──────── AVAILABLE RECORDS ────────

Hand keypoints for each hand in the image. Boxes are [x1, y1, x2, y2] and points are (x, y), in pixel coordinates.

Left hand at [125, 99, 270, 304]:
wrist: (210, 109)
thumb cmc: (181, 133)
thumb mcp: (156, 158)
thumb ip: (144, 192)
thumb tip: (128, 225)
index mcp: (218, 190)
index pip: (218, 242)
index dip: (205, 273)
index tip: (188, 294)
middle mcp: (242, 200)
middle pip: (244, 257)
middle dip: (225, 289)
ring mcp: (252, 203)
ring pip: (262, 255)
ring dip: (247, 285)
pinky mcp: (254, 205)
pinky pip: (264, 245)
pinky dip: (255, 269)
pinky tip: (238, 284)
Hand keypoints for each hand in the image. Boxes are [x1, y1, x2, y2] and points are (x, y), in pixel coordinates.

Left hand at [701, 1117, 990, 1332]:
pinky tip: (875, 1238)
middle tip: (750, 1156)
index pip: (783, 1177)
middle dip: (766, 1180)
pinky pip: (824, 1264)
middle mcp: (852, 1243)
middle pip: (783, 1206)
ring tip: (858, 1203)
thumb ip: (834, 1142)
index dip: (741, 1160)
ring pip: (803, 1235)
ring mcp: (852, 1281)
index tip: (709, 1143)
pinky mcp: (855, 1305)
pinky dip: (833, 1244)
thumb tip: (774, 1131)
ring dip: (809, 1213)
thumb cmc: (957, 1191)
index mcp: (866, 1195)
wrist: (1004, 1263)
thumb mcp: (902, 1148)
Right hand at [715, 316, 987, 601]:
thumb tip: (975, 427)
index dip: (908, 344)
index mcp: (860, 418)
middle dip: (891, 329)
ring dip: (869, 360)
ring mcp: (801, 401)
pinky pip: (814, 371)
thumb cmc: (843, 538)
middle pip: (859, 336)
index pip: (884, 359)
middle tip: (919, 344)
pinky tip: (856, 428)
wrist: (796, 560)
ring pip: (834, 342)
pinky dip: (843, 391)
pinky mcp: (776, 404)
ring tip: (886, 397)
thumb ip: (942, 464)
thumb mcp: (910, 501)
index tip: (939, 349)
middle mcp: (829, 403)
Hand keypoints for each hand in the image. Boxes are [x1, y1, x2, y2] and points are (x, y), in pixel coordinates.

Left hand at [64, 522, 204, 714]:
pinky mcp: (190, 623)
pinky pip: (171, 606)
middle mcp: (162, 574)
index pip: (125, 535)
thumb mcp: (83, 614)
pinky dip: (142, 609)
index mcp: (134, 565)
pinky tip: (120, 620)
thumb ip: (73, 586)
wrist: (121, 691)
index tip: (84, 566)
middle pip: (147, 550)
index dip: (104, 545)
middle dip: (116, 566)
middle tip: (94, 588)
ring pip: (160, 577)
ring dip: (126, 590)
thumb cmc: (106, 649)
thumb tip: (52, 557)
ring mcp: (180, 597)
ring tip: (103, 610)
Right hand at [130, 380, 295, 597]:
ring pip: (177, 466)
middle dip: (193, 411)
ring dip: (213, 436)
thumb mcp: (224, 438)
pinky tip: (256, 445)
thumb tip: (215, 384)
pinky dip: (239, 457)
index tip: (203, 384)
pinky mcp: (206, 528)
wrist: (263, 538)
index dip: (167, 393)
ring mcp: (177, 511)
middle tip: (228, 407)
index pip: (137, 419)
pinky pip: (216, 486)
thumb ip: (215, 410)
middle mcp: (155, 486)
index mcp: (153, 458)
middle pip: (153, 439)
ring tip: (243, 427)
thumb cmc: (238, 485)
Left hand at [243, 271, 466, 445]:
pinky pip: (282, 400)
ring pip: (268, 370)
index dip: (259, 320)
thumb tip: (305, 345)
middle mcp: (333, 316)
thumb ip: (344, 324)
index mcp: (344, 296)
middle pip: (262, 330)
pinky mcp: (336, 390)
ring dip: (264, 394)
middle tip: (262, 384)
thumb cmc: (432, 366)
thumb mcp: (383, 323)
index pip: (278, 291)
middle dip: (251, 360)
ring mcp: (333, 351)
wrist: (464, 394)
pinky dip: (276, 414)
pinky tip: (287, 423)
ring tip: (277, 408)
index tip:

────────

WHAT TO PRODUCE: Exactly reproduce the lines of the entries above, from the one containing "middle mcp: (333, 316)" to the very last, and no others.

RESULT FOR THIS TASK:
middle mcp: (333, 316)
thumb ip: (344, 324)
index mcp: (344, 296)
middle pip: (262, 330)
pinky mcp: (336, 390)
ring dip: (264, 394)
middle tip: (262, 384)
thumb cmc: (432, 366)
thumb mcp: (383, 323)
index pip: (278, 291)
middle dip: (251, 360)
ring mcp: (333, 351)
wrist: (464, 394)
pinky dip: (276, 414)
pinky tip: (287, 423)
ring tip: (277, 408)
index tip:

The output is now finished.